Copy every entry. Do not alter a single word.
━━━━━ Records for the task ━━━━━
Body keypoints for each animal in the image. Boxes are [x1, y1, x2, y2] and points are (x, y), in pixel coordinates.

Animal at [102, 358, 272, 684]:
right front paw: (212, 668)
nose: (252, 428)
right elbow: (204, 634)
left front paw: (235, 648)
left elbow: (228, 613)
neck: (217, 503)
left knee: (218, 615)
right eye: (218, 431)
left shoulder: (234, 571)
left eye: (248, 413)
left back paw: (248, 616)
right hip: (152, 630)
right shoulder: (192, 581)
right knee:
━━━━━
= Answer to this problem =
Body keypoints for each animal in the image. Boxes are [x1, y1, x2, y2] and points are (x, y), in pixel coordinates.

Animal at [102, 358, 272, 684]:
right front paw: (212, 668)
nose: (252, 428)
right elbow: (204, 634)
left front paw: (235, 648)
left elbow: (228, 613)
neck: (217, 503)
left knee: (218, 615)
right eye: (218, 431)
left shoulder: (234, 571)
left eye: (248, 413)
left back paw: (248, 616)
right hip: (152, 630)
right shoulder: (192, 581)
right knee:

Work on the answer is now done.